* _Trecho do texto_:

= = = = =

Para concluir, compartilhamos as palavras do crítico literário e historiador Nelson Werneck Sodré sobre o poder de criação de Ildásio Tavares, considerações com as quais nos alinhamos totalmente. Diz ele: É fácil compreender a alta qualidade do poeta. Em primeiro lugar pelo domínio da arte poética na linguagem de síntese que é sua essência. E ainda pela capacidade, nessa linguagem, praticar aquilo que Brecht ensinou, as diferentes maneiras de dizer a verdade.














MEU AMIGO ILDÁSIO TAVARES

por João Ubaldo Ribeiro








Depois dos quarenta, mais ou menos, a gente dificilmente faz amigos. Faz companheiros, aliados, cúmplices, sócios, correligionários, o que lá for, mas amigos mesmo, desses que conhecem a alma da gente, desses com quem às vezes a gente conversa sem precisar falar, desses que, mesmo sem nos dar razão, ficam do nosso lado, desses que carregam com eles lances fundamentais de nossa história, amigos que se abraçam com calor depois de uma longa ausência, amigos com quem se quer partilhar todas as alegrias, nossas e deles, amigos de raiz, esses amigos se fazem ainda cedo. A vida afasta alguns, talvez muitos, mas os que permanecem são suficientes para provar o valor supremo da amizade, o sentimento mais nobre que podemos abrigar.

= = = = =

* _Exercícios propostos_:
1 – Segundo Nelson Werneck Sodré, citado no trecho sobre Ildásio Tavares, por que é fácil compreender a alta qualidade do poeta? Responda em uma a três frases.
2 – No trecho sobre Ildásio Tavares, quem assina o texto "Meu amigo Ildásio Tavares"?
3 – Prossiga o texto de João Ubaldo Ribeiro sobre a amizade com Ildásio Tavares a partir da última frase apresentada.
O material não tem nenhum papel aqui.

= = = = =

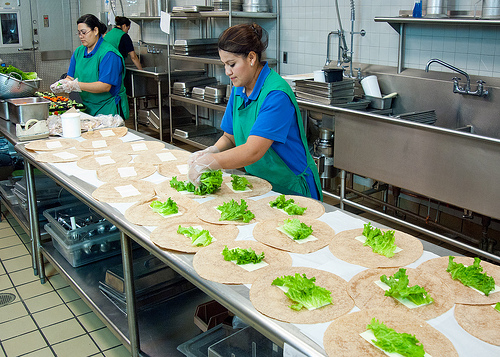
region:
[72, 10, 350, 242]
three women working in a kitchen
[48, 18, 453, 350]
women assembling food in a kitchen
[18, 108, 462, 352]
a row of tortillas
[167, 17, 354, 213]
a women making food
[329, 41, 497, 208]
a metal kitchen sink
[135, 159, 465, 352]
several tortillas with lettuce inside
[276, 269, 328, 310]
a green piece of lettuce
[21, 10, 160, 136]
kitchen worker preparing ingredients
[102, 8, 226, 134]
women washing dishes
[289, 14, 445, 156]
stack of dishes in a sink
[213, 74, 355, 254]
the apron is green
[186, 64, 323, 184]
the shirt is blue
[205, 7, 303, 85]
woman is wearing hairnet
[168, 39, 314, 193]
woman is wearing an apron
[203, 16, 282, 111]
the woman is wearing earrings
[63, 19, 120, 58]
the woman is wearing eyeglasses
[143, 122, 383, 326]
the lettuce is on tortilla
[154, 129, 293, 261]
the lettuce are green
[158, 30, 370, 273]
the woman is preparing the lettuce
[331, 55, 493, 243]
the sink is silver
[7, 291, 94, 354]
Beige tile on a floor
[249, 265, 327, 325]
Lettuce on a tortilla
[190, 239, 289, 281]
Tortilla on a counter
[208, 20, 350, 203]
Woman with brown hair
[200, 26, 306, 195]
Woman with a green apron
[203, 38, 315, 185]
Woman in a blue shirt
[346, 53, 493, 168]
Silver sink and faucet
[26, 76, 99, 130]
Vegetables on a counter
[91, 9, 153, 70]
Woman in a black shirt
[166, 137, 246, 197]
Rubber gloves on a woman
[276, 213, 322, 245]
LETTUCE ON A TORTILLA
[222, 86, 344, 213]
A GREEN APRON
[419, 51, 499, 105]
A METAL SINK FAUCET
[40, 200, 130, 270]
UTENSILS IN A PLASTIC BIN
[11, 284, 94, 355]
A WHITE TILED FLOOR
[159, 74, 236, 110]
METAL BAKING PANS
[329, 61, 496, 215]
A STAINLESS STEELE SINK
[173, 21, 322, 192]
A WOMAN PREPARING A DISH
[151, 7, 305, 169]
A METAL STORAGE RACK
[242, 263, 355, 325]
A LARGE WHITE TORTILLA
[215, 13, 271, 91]
the head of the woman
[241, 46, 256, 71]
the ear of the woman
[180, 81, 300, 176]
the arm of the woman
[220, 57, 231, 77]
the nose of the woman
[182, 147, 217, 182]
the hand of the woman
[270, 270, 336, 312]
a leaf of lettuce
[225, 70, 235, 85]
the mouth of the woman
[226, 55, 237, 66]
the eye of the woman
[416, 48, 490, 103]
a metal faucet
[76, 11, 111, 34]
the black hair of the woman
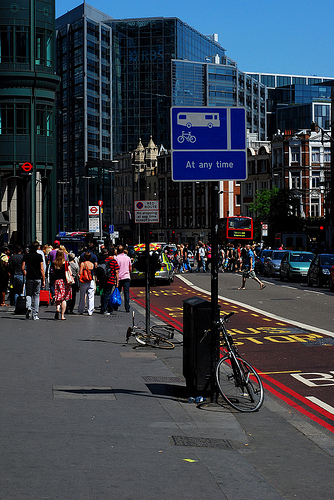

= = = = =

* _Respostas por tarefa_:
1 – Primeiro, porque ele domina a arte poética na linguagem de síntese, que é a essência dessa arte. Além disso, porque consegue praticar nessa linguagem o que Brecht ensinou: as diferentes maneiras de dizer a verdade.

2 – João Ubaldo Ribeiro.

3 –
Quanto mais velhos ficamos, menos desses amigos fazemos e mais nos reaproximamos dos antigos. Com a idade se vão as ilusões que nos arrebatavam na juventude, juntam-se os desenganos, brota um certo cinismo tido na conta de sabedoria, cresce talvez o ceticismo quanto à natureza humana. E fazer uma nova amizade dá muito trabalho, não é uma empresa simples, enquanto os dois candidatos a amigos passam um ao outro o seu perfil e a biografia que querem ter, se familiarizam com a personalidade de cada um, decidem sobre concessões mútuas e, enfim, se entregam a um período de sintonia que frequentemente não se completa, dá mesmo muito trabalho.



Também quanto mais velhos ficamos, vamos compreendendo com maior vividez como os amigos são importantes, muito mais importantes do que imaginávamos antes. Os amigos compõem a nossa identidade, quem entende nossos amigos nos entende um pouco, quem conhece nossos amigos nos conhece um pouco. Somos vistos e avaliados não apenas pelo que temos de individual, mas também pelo que nossos amigos nos acrescentam, até porque aprendemos com eles, e eles conosco. E, a par disso, como é bom contar com um interlocutor que nos ouve e quer genuinamente o nosso bem, que desperta em nós o que de melhor temos, que nos traz lembranças alegres e cuja convivência nos deixa um pouco mais em paz com a vida, e nos torna a existência menos solitária. Como, por tudo isso, são raros e preciosos os amigos, mais raros e mais preciosos a cada instante.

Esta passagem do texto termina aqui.